If the abnormal curvature of your spine is more severe, your doctor might suggest a corrective Spine Osteotomy. This could indicate a scoliosis (sideways curve) of 45 degrees or more or kyphosis (hunching) of 70 degrees or more. The following are some benefits of a corrective Spine Osteotomy:

  • MinimiSed pain

  • Less fatigue because a straighter spine helps support your upper body

  • By standing up straight and adjusting your posture, you can enhance your physical attractiveness

  • Reduce the strain on vital organs like the heart and lungs

  • Prevent the malformation from getting worse

Spinal Osteotomy complications include:

  • Infections 
  • Transfusion-needed blood loss
  • Damage to the nerves results in paralysis, numbness, or weakness 
  • Tears in the dura and leaks of CSF fluid
  • Instrument malfunction (e.g., broken rods or screws)
  • Poor bone healing or nonunion
  • Adjacent segment illness or issues in the spinal segments adjacent to the location that was operated on
  • Risk of problems associated with anaesthesia 
  • Persistent pain or discomfort 
  • Deep vein thrombosis and pulmonary embolism
  • Recurrence of deformity or instability of the spine

Careful preoperative and postoperative preparation is required to address these 
Issues.

A quick spinal anaesthetic combined with sedation is the best method of action. The spinal anaesthetic prevents the patient from feeling pain, and the sedation enables them to be unconscious throughout the procedure. These procedures were previously carried out under general anaesthesia (GA), which necessitates the administration of large doses of intravenous anaesthetic agents and can cause unpleasant side effects like nausea and vomiting. In situations where the patient is either unable to receive spinal anaesthesia or prefers not to, a safe general anaesthetic (GA) can be administered without difficulty.

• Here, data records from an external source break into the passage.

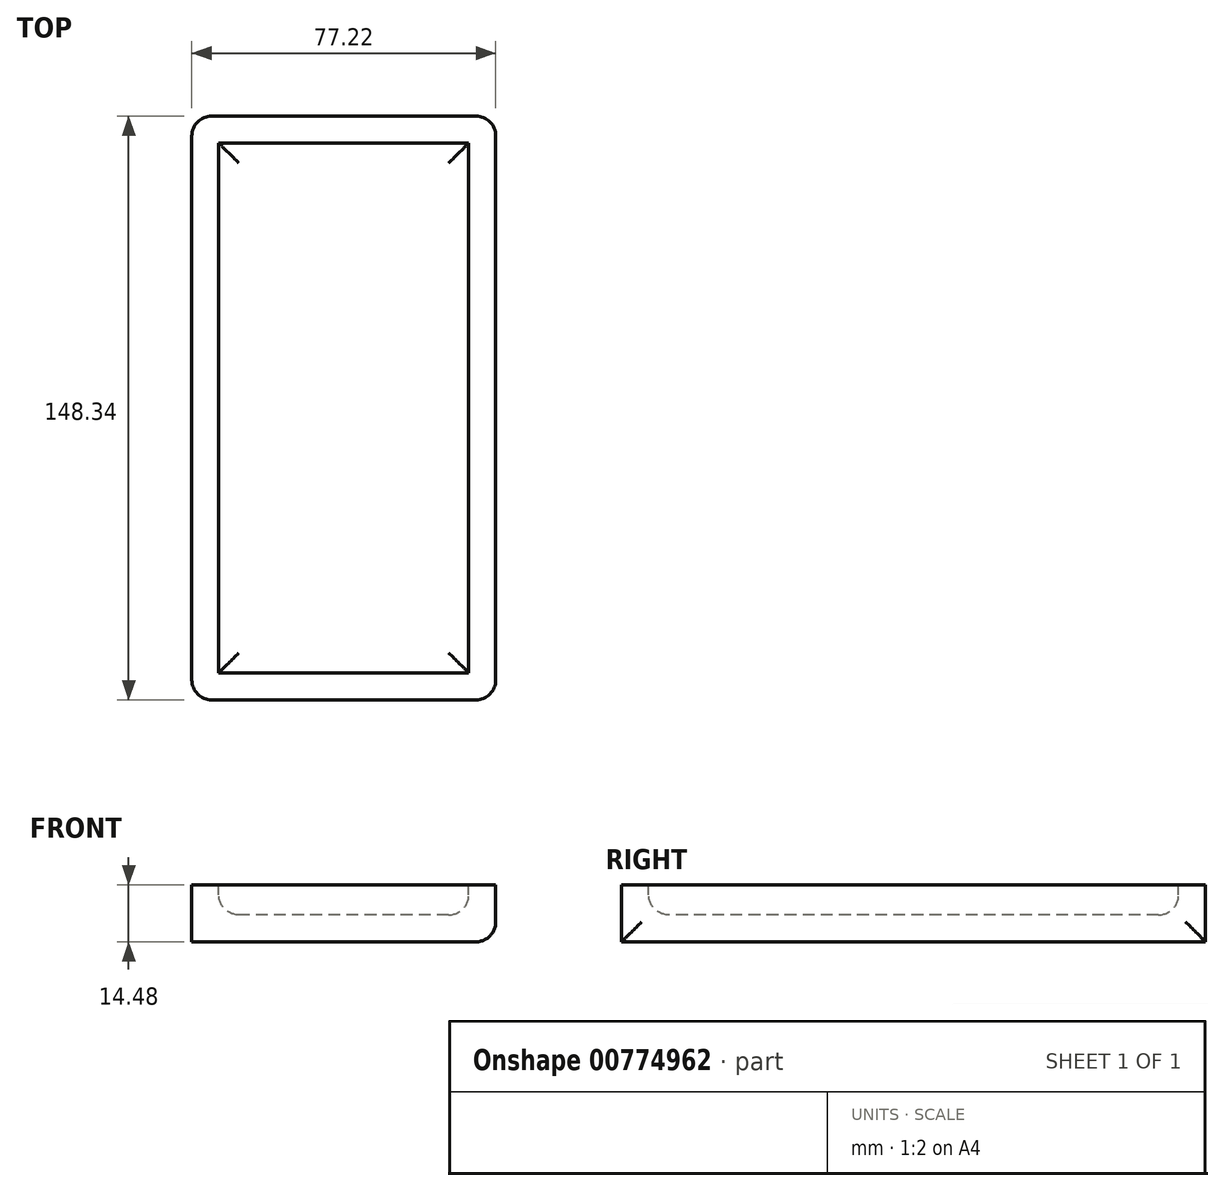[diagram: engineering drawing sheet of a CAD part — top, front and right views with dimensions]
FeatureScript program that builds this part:
annotation { "Feature Type Name" : "Feature", "Feature Type Description" : "" }
export const myFeature = defineFeature(function(context is Context, id is Id, definition is map)
    precondition{}
    {
        {
            var Q0;
            Q0=qCreatedBy(makeId("Top.planeOp"),FACE);
            var sketch = newSketch(context, id + "F0", { "sketchPlane" : qUnion([Q0])});
            skLineSegment(sketch, "E0.bottom", {"start": v(38.6, 74.17) * mm, "end": v(-38.6, 74.17) * mm});
            skLineSegment(sketch, "E0.top", {"start": v(38.6, -74.17) * mm, "end": v(-38.6, -74.17) * mm});
            skLineSegment(sketch, "E0.left", {"start": v(38.6, 74.17) * mm, "end": v(38.6, -74.17) * mm});
            skLineSegment(sketch, "E0.right", {"start": v(-38.6, 74.17) * mm, "end": v(-38.6, -74.17) * mm});
            skPoint(sketch, "E0.middle", {"position": v(0, 0) * mm});
            skSolve(sketch);
        }
        {
            var Q0;
            Q0=makeQuery(id+"F0.imprint","IMPRINT",FACE,{"disambiguationData":[TD([[makeQuery(id+"F0.imprint","IMPRINT",EDGE,{"derivedFrom":sQuery(id+"F0.wireOp",EDGE,"E0.bottom")}),1.0]])]});
            extrude(context, id + "F1", {"entities" : qUnion([Q0]), "depth" : 14.48 * mm, "offsetDistance" : 25.4 * mm});
        }
        {
            var Q0;
            Q0=makeQuery(id+"F1.opExtrude","SWEPT_EDGE",EDGE,{"disambiguationData":[OSD([sQuery(id+"F0.wireOp",EDGE,"E0.bottom"),sQuery(id+"F0.wireOp",EDGE,"E0.right")])]});
            var Q1;
            Q1=makeQuery(id+"F1.opExtrude","SWEPT_EDGE",EDGE,{"disambiguationData":[OSD([sQuery(id+"F0.wireOp",EDGE,"E0.bottom"),sQuery(id+"F0.wireOp",EDGE,"E0.left")])]});
            var Q2;
            Q2=makeQuery(id+"F1.opExtrude","SWEPT_EDGE",EDGE,{"disambiguationData":[OSD([sQuery(id+"F0.wireOp",EDGE,"E0.top"),sQuery(id+"F0.wireOp",EDGE,"E0.left")])]});
            var Q3;
            Q3=makeQuery(id+"F1.opExtrude","SWEPT_EDGE",EDGE,{"disambiguationData":[OSD([sQuery(id+"F0.wireOp",EDGE,"E0.top"),sQuery(id+"F0.wireOp",EDGE,"E0.right")])]});
            var Q4;
            Q4=makeQuery(id+"F1.opExtrude","CAP_EDGE",EDGE,{"disambiguationData":[OSD([sQuery(id+"F0.wireOp",EDGE,"E0.left")])],"isStart":true});
            fillet(context, id + "F2", {"entities" : qUnion([Q0, Q1, Q2, Q3, Q4]), "radius" : 5.08 * mm, "tangentPropagation" : true, "allowEdgeOverflow" : false});
        }
        {
            var Q0;
            Q0=makeQuery(id+"F1.opExtrude","CAP_FACE",FACE,{"disambiguationData":[OSD([sQuery(id+"F0.wireOp",EDGE,"E0.bottom"),sQuery(id+"F0.wireOp",EDGE,"E0.top"),sQuery(id+"F0.wireOp",EDGE,"E0.left"),sQuery(id+"F0.wireOp",EDGE,"E0.right")])],"isStart":false});
            shell(context, id + "F3", {"entities" : qUnion([Q0]), "thickness" : 6.86 * mm});
        }
        {
            var Q0;
            Q0=makeQuery(id+"F3.opShell","OFFSET_FACE",FACE,{"disambiguationData":[OSD([sQuery(id+"F0.wireOp",EDGE,"E0.bottom"),sQuery(id+"F0.wireOp",EDGE,"E0.top"),sQuery(id+"F0.wireOp",EDGE,"E0.left"),sQuery(id+"F0.wireOp",EDGE,"E0.right")])]});
            fillet(context, id + "F4", {"entities" : qUnion([Q0]), "radius" : 5.08 * mm, "tangentPropagation" : true, "allowEdgeOverflow" : false});
        }
    });
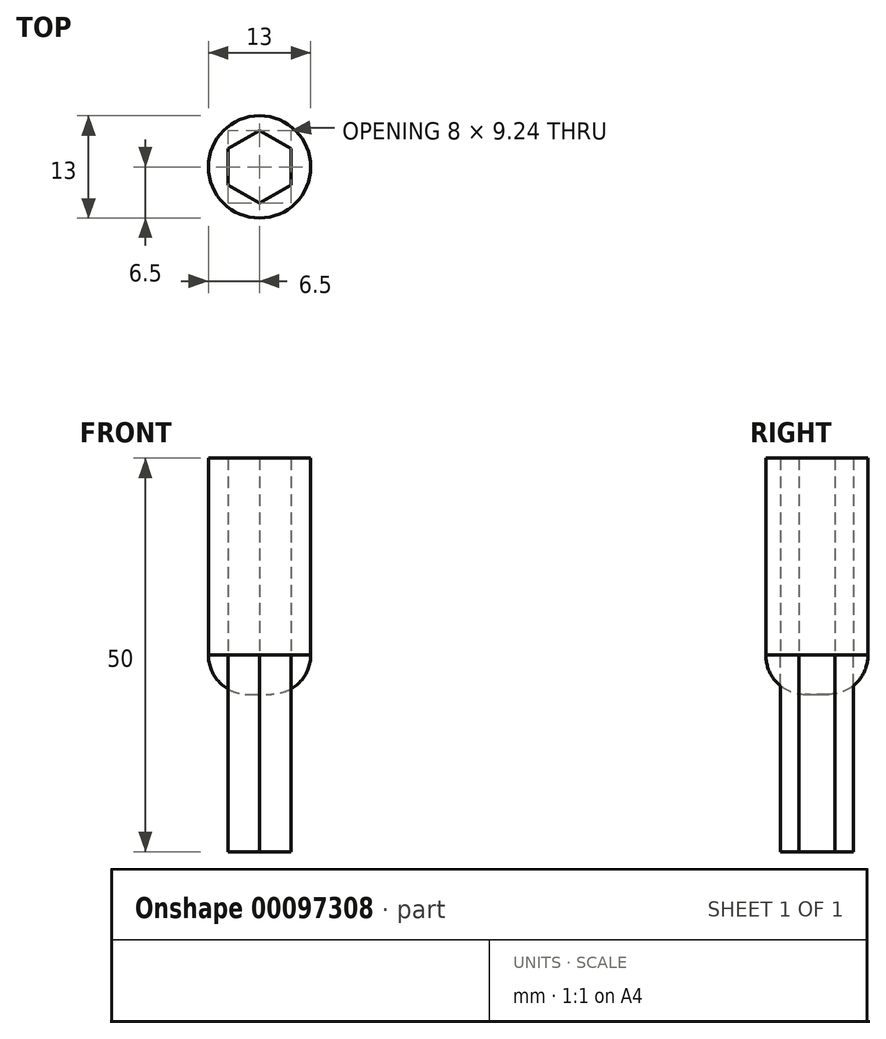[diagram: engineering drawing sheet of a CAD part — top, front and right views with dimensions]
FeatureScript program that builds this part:
annotation { "Feature Type Name" : "Feature", "Feature Type Description" : "" }
export const myFeature = defineFeature(function(context is Context, id is Id, definition is map)
    precondition{}
    {
        {
            var Q0;
            Q0=qCreatedBy(makeId("Top.planeOp"),FACE);
            var sketch = newSketch(context, id + "F0", { "sketchPlane" : qUnion([Q0])});
            skCircle(sketch, "E0.cCircle", {"center": v(0, 0) * mm, "radius": 4 * mm, "construction": true});
            skLineSegment(sketch, "E0.0", {"start": v(4, 2.3) * mm, "end": v(4, -2.3) * mm});
            skLineSegment(sketch, "E0.1", {"start": v(4, -2.3) * mm, "end": v(0, -4.62) * mm});
            skLineSegment(sketch, "E0.2", {"start": v(0, -4.62) * mm, "end": v(-4, -2.3) * mm});
            skLineSegment(sketch, "E0.3", {"start": v(-4, -2.3) * mm, "end": v(-4, 2.3) * mm});
            skLineSegment(sketch, "E0.4", {"start": v(-4, 2.3) * mm, "end": v(0, 4.62) * mm});
            skLineSegment(sketch, "E0.5", {"start": v(0, 4.62) * mm, "end": v(4, 2.3) * mm});
            skPoint(sketch, "E0.0.midPoint", {"position": v(4, 0) * mm});
            skCircle(sketch, "E1", {"center": v(0, 0) * mm, "radius": 6.5 * mm});
            skSolve(sketch);
        }
        {
            var Q0;
            Q0=makeQuery(id+"F0.imprint","IMPRINT",FACE,{"disambiguationData":[TD([[makeQuery(id+"F0.imprint","IMPRINT",EDGE,{"derivedFrom":sQuery(id+"F0.wireOp",EDGE,"E0.0")}),1.0]])]});
            var Q1;
            Q1=sQuery(id+"F0.wireOp",EDGE,"E1");
            extrude(context, id + "F1", {"entities" : qUnion([Q0]), "surfaceEntities" : qUnion([Q1]), "depth" : 25 * mm});
        }
        {
            var Q0;
            Q0=makeQuery(id+"F1.opExtrude","CAP_FACE",FACE,{"disambiguationData":[OSD([sQuery(id+"F0.wireOp",EDGE,"E0.0"),sQuery(id+"F0.wireOp",EDGE,"E0.1"),sQuery(id+"F0.wireOp",EDGE,"E0.2"),sQuery(id+"F0.wireOp",EDGE,"E0.3"),sQuery(id+"F0.wireOp",EDGE,"E0.4"),sQuery(id+"F0.wireOp",EDGE,"E0.5"),sQuery(id+"F0.wireOp",EDGE,"E1")])],"isStart":true});
            var sketch = newSketch(context, id + "F2", { "sketchPlane" : qUnion([Q0])});
            skCircle(sketch, "E2.cCircle", {"center": v(0, 0) * mm, "radius": 4 * mm, "construction": true});
            skLineSegment(sketch, "E2.0", {"start": v(-4, -2.3) * mm, "end": v(-4, 2.3) * mm});
            skLineSegment(sketch, "E2.1", {"start": v(-4, 2.3) * mm, "end": v(0, 4.62) * mm});
            skLineSegment(sketch, "E2.2", {"start": v(0, 4.62) * mm, "end": v(4, 2.3) * mm});
            skLineSegment(sketch, "E2.3", {"start": v(4, 2.3) * mm, "end": v(4, -2.3) * mm});
            skLineSegment(sketch, "E2.4", {"start": v(4, -2.3) * mm, "end": v(0, -4.62) * mm});
            skLineSegment(sketch, "E2.5", {"start": v(0, -4.62) * mm, "end": v(-4, -2.3) * mm});
            skPoint(sketch, "E2.0.midPoint", {"position": v(-4, 0) * mm});
            skSolve(sketch);
        }
        {
            var Q0;
            Q0=makeQuery(id+"F2.imprint","IMPRINT",FACE,{"disambiguationData":[TD([[makeQuery(id+"F2.imprint","IMPRINT",EDGE,{"derivedFrom":sQuery(id+"F2.wireOp",EDGE,"E2.0")}),1.0]])]});
            extrude(context, id + "F3", {"entities" : qUnion([Q0]), "depth" : 25 * mm});
        }
        {
            var Q0;
            Q0=makeQuery(id+"F1.opExtrude","CAP_FACE",FACE,{"disambiguationData":[OSD([sQuery(id+"F0.wireOp",EDGE,"E0.0"),sQuery(id+"F0.wireOp",EDGE,"E0.1"),sQuery(id+"F0.wireOp",EDGE,"E0.2"),sQuery(id+"F0.wireOp",EDGE,"E0.3"),sQuery(id+"F0.wireOp",EDGE,"E0.4"),sQuery(id+"F0.wireOp",EDGE,"E0.5"),sQuery(id+"F0.wireOp",EDGE,"E1")])],"isStart":true});
            var sketch = newSketch(context, id + "F4", { "sketchPlane" : qUnion([Q0])});
            skCircle(sketch, "E3", {"center": v(0, 0) * mm, "radius": 6.5 * mm});
            skSolve(sketch);
        }
        {
            var Q0;
            Q0 = qSketchRegion(id + "F4", true);
            extrude(context, id + "F5", {"entities" : qUnion([Q0]), "depth" : 5 * mm});
        }
        {
            var Q0;
            Q0=makeQuery(id+"F5.opExtrude","CAP_FACE",FACE,{"disambiguationData":[OSD([sQuery(id+"F4.wireOp",EDGE,"E3")])],"isStart":false});
            fillet(context, id + "F6", {"entities" : qUnion([Q0]), "radius" : 5 * mm, "tangentPropagation" : true, "allowEdgeOverflow" : false});
        }
    });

Following spine surgery, taking a walk around your home or outside can significantly impact your recovery. As your body works to heal, the surgical incisions and movements help you feel more energised and mobile. Walking after surgery can also have a significant positive effect on your mental and emotional well-being.

Following a Spinal Osteotomy, recovery times vary. Hospital stays usually last five to seven days. The first phase of recovery involves four to six weeks of pain management and limited movement, often requiring the use of a brace. While Spinal Fusion and healing might take up to 18 months, most patients return to their regular activities in 3 to 6 months. It can take up to two years for nerve damage to be repaired. A successful recovery requires physical therapy and follow-up appointments.